Director Tomás Ó Súilleabháin’s beautifully shot film takes on one man’s battle with the
British, but without judgment
It’s 1847: an Irishman sings a murder ballad about folk hero Colmán Sharkey, a peasant who shot dead his landlord. But the story that emerges in this tough atmospheric drama is that the killing did not go down like that. Set during the potato famine, Arracht is in Gaelic with English subtitles (it was Ireland’s foreign film Oscar entry) and stars Dónall Ó Héalai as Connemara fisherman and farmer Colmán, who brews poteen on the side to trade in the village. His character is unsatisfactorily written, to be honest: too saintly by half, he won’t touch a drop of his own liquor and there are a few too many scenes of him doting on his wife and his baby son.

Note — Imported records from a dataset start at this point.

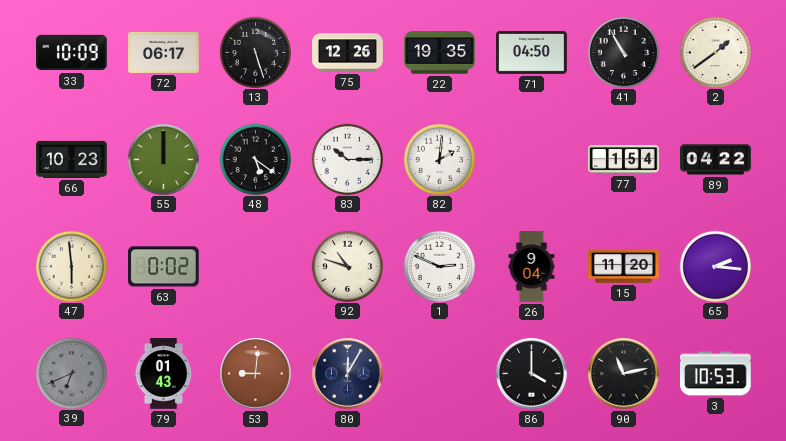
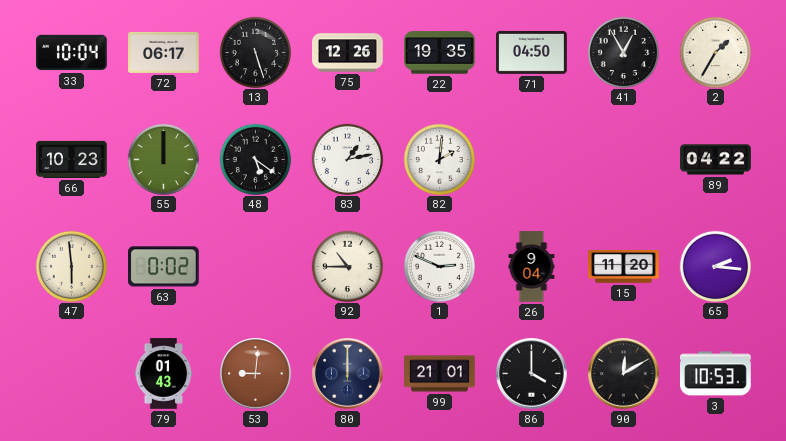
33: 10:09 -> 10:04
41: 10:55 -> 12:55
2: 1:39 -> 1:35
83: 10:15 -> 1:13
77: 1:54 -> none
92: 10:48 -> 10:45
39: 6:41 -> none
80: 12:05 -> 12:00
99: none -> 21:01
90: 11:13 -> 12:10
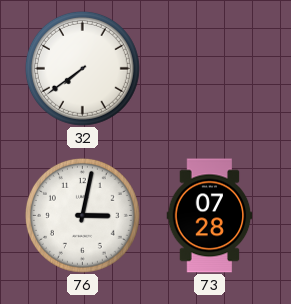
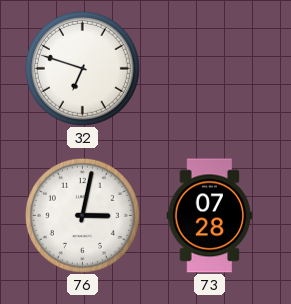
32: 7:39 -> 6:48
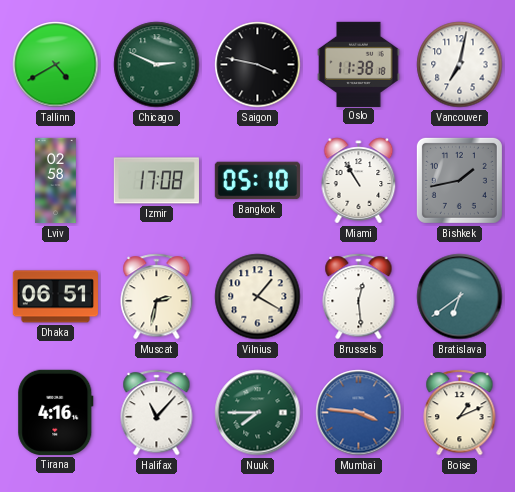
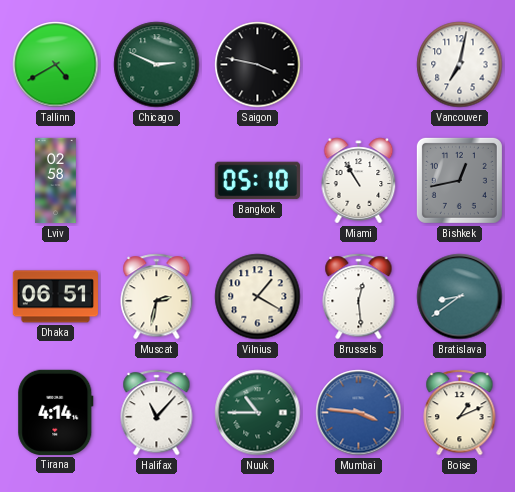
Oslo: 11:38 -> none
Izmir: 17:08 -> none
Bishkek: 1:43 -> 12:43
Bratislava: 6:39 -> 8:39
Tirana: 4:16 -> 4:14
Nuuk: 7:45 -> 10:45
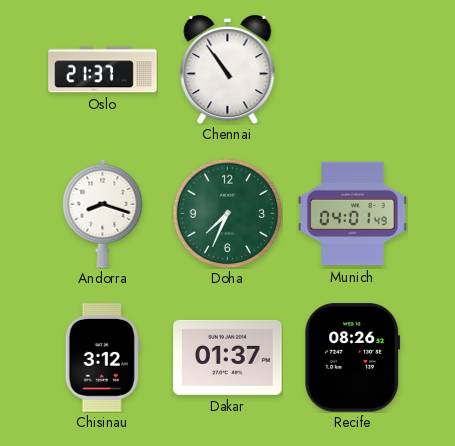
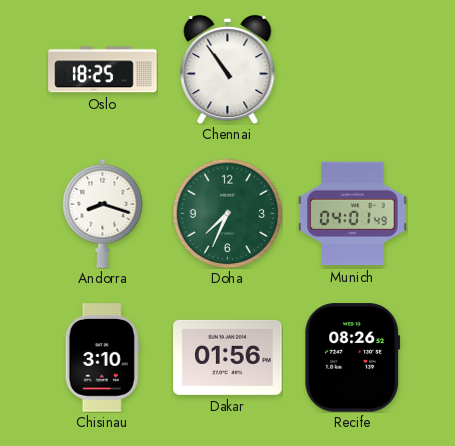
Oslo: 21:37 -> 18:25
Chisinau: 3:12 -> 3:10
Dakar: 01:37 -> 01:56
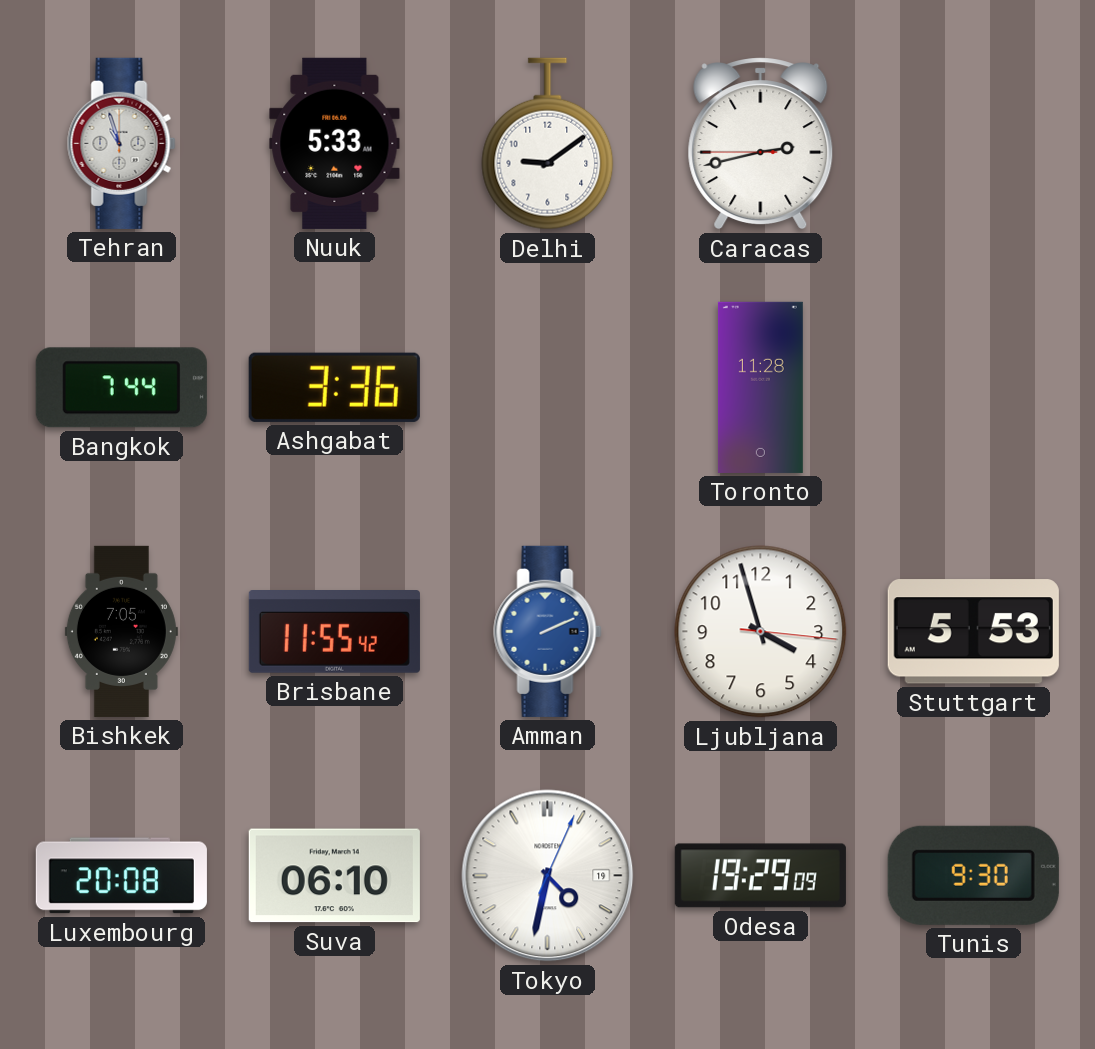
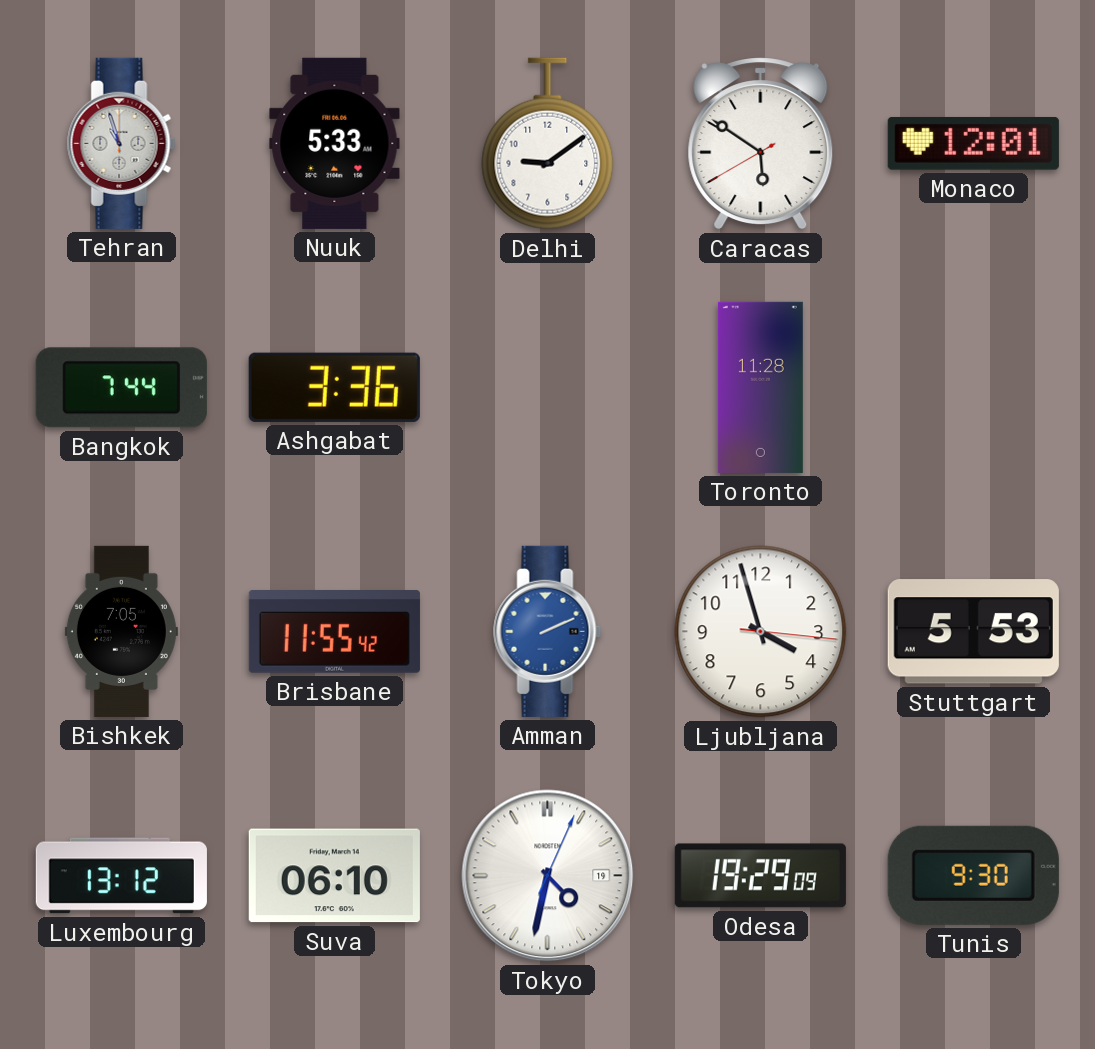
Caracas: 2:42 -> 5:50
Monaco: none -> 12:01
Luxembourg: 20:08 -> 13:12
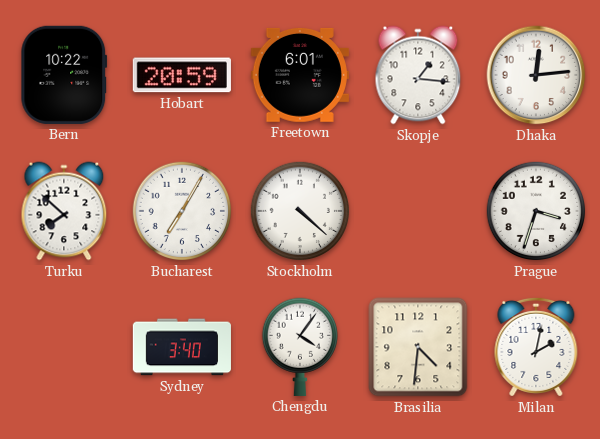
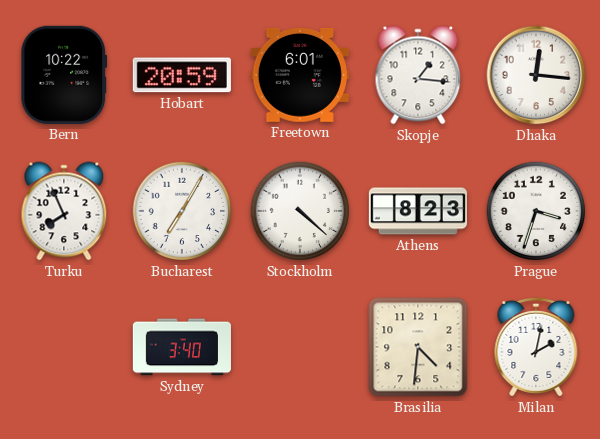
Dhaka: 12:14 -> 12:16
Turku: 7:52 -> 7:56
Athens: none -> 8:23
Chengdu: 4:06 -> none
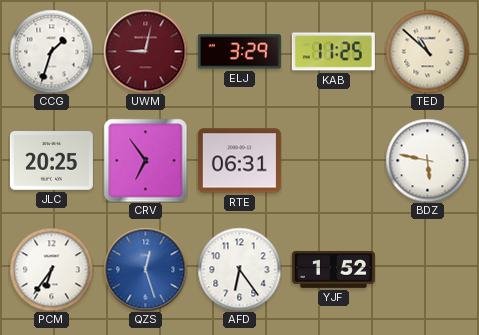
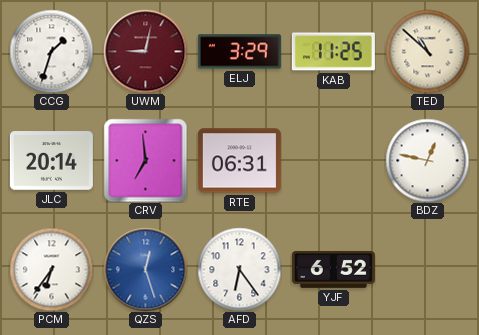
JLC: 20:25 -> 20:14
CRV: 6:54 -> 6:59
BDZ: 5:47 -> 12:47
YJF: 1:52 -> 6:52
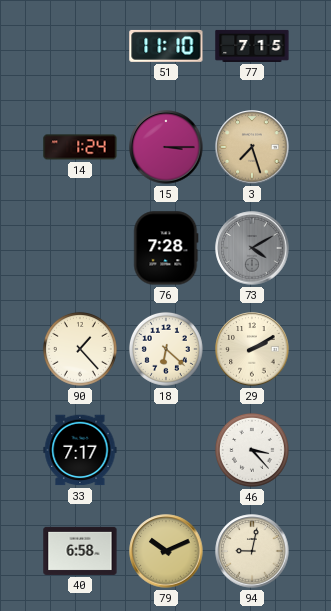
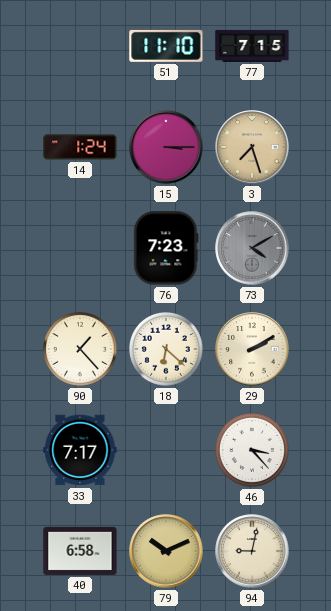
76: 7:28 -> 7:23
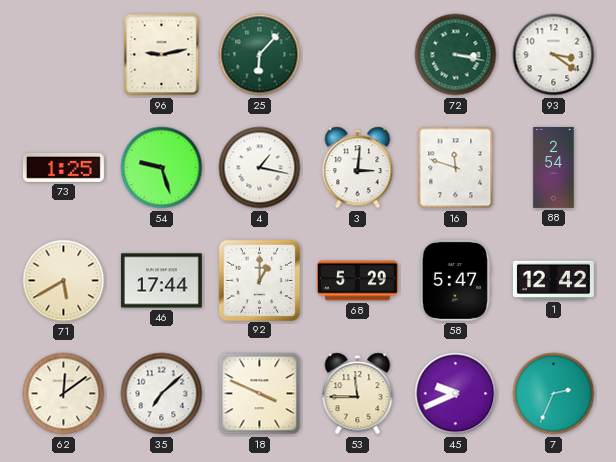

The film opens two years before the ballad, at the beginning of the great famine. Colmán finds his potatoes rotting in the field, afflicted with potato blight. At the same time his Anglo-Irish landlord (Michael McElhatton) is putting up the rates; Colmán decides to pay him a visit to reason with him. Director Tomás Ó Súilleabháin plays out these scenes brilliantly: rather than make the landlord a cruel, easy-to-hate villain, he’s instead monumentally clueless. Colmán warns him that half the village will be in their graves by spring. Nonsense, exclaims the landlord, and in a let-them-eat-cake moment explains that a little hardship will be good for the people and will wean them off their dependency on potato crops.